= Your objective =
Reproduce the lines of material below character for character. Begin with the line containing "астрономические туры (кулинарные" and end after the line containing "ольшим размером, поэтому".

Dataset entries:
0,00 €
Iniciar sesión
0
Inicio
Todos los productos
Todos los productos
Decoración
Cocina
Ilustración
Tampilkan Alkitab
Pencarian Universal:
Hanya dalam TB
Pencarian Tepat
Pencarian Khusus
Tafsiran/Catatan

* * *

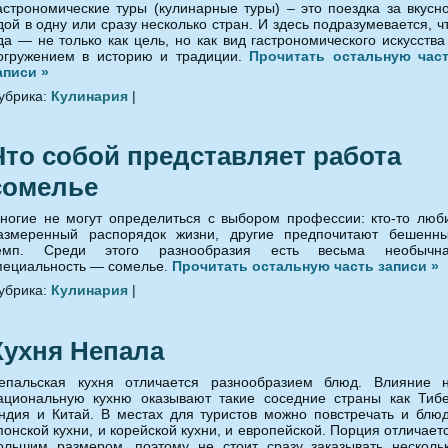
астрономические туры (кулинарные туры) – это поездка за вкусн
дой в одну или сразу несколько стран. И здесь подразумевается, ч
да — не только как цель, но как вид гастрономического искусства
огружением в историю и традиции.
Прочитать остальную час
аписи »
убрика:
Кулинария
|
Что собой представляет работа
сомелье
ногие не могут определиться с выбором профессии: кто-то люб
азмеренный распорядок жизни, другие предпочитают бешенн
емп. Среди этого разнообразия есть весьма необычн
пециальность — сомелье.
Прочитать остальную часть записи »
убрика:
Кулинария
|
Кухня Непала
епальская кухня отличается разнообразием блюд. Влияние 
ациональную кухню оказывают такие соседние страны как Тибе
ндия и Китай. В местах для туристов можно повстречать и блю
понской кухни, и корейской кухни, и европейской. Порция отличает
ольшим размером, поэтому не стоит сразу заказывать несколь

= Answer area =
астрономические туры (кулинарные туры) – это поездка за вкусн
дой в одну или сразу несколько стран. И здесь подразумевается, ч
да — не только как цель, но как вид гастрономического искусства
огружением в историю и традиции.
Прочитать остальную час
аписи »
убрика:
Кулинария
|
Что собой представляет работа
сомелье
ногие не могут определиться с выбором профессии: кто-то люб
азмеренный распорядок жизни, другие предпочитают бешенн
емп. Среди этого разнообразия есть весьма необычн
пециальность — сомелье.
Прочитать остальную часть записи »
убрика:
Кулинария
|
Кухня Непала
епальская кухня отличается разнообразием блюд. Влияние 
ациональную кухню оказывают такие соседние страны как Тибе
ндия и Китай. В местах для туристов можно повстречать и блю
понской кухни, и корейской кухни, и европейской. Порция отличает
ольшим размером, поэтому не стоит сразу заказывать несколь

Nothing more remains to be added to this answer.